Input: n=4, connections=[[0,1],[1,2],[2,0],[1,3]] → Output: [[1,3]]
Use Tarjan's bridge-finding algorithm with discovery time and low values. An edge (u,v) is a bridge if low[v] > disc[u].
- DFS with timer tracking disc[u] and low[u].
- low[u] = min(disc[u], disc[neighbor]) for all back edges, min(low[child]) for tree edges.

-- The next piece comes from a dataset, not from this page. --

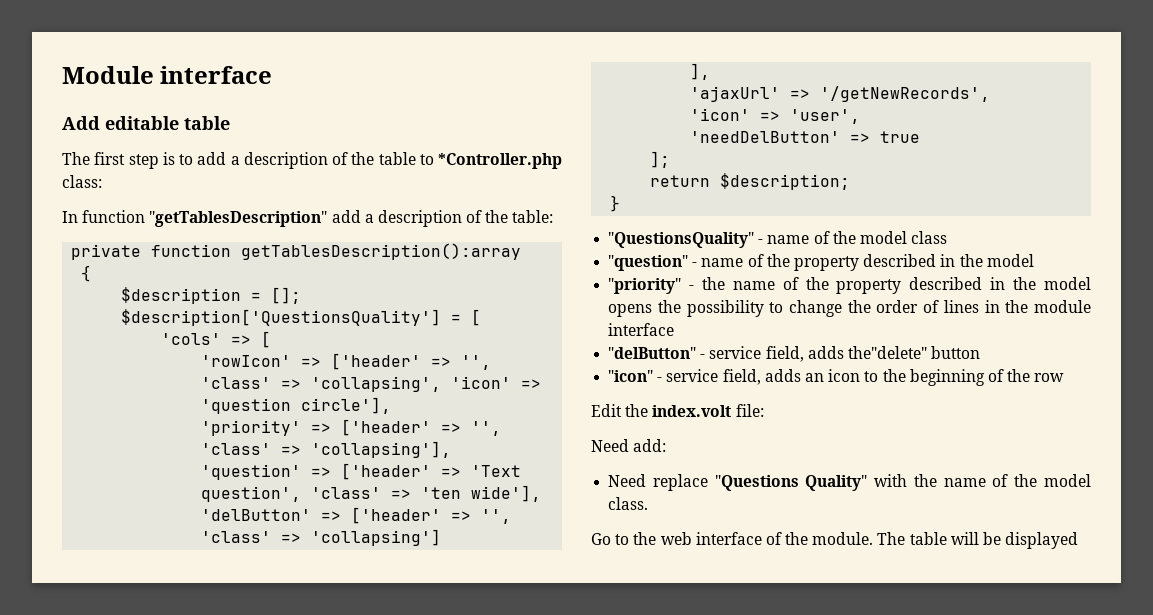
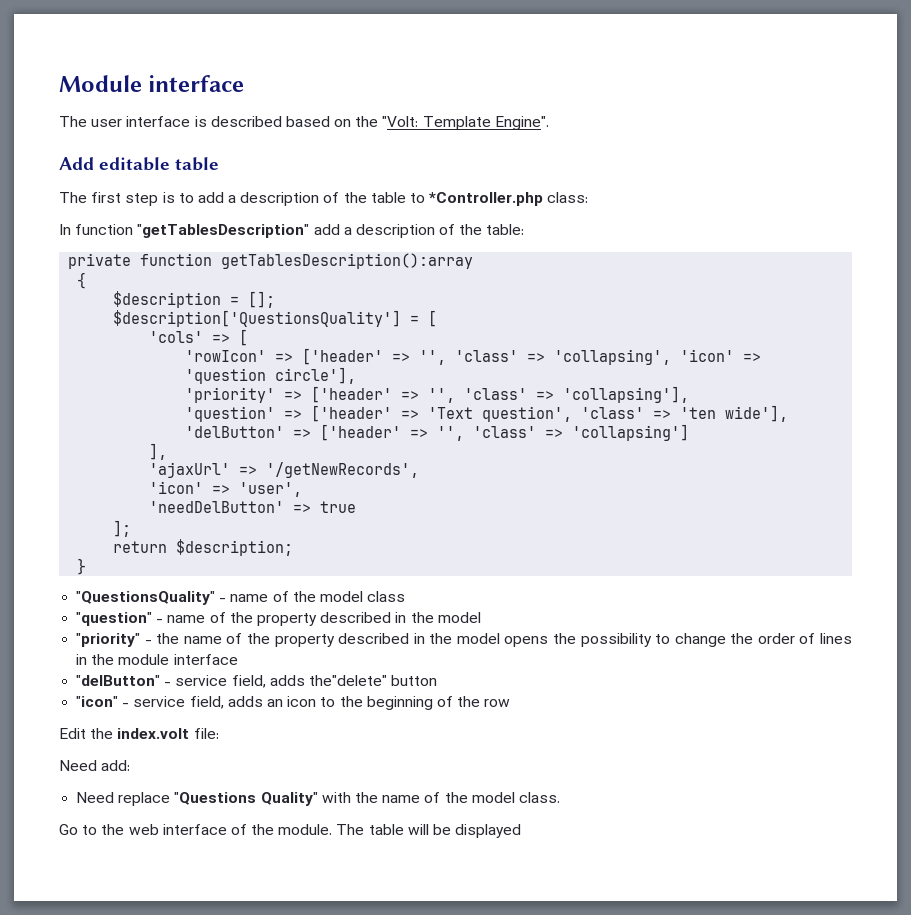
(273, 75) none -> [59,116,549,130] // The user interface is described based on the "Volt: Template Engine".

- For each tree edge (u,v): if low[v] > disc[u], it is a bridge.
- Collect all bridges.
import java.util.*;
class Solution {
int timer = 0;
int[] disc, low;
List<List<Integer>> res = new ArrayList<>();
public List<List<Integer>> criticalConnections(int n, List<List<Integer>> connections) {
disc = new int[n]; low = new int[n];
Arrays.fill(disc, -1);
List<List<Integer>> graph = new ArrayList<>();
for (int i = 0; i < n; i++) graph.add(new ArrayList<>());
for (List<Integer> c : connections) { graph.get(c.get(0)).add(c.get(1)); graph.get(c.get(1)).add(c.get(0)); }
for (int i = 0; i < n; i++) if (disc[i] == -1) dfs(graph, i, -1);
return res;
}
private void dfs(List<List<Integer>> graph, int u, int parent) {
disc[u] = low[u] = timer++;
for (int v : graph.get(u)) {
if (v == parent) continue;
if (disc[v] == -1) {
dfs(graph, v, u);
low[u] = Math.min(low[u], low[v]);
if (low[v] > disc[u]) res.add(Arrays.asList(u,v));
} else low[u] = Math.min(low[u], disc[v]);
}
}
}
- Time Complexity: O(V+E)
- Space Complexity: O(V+E)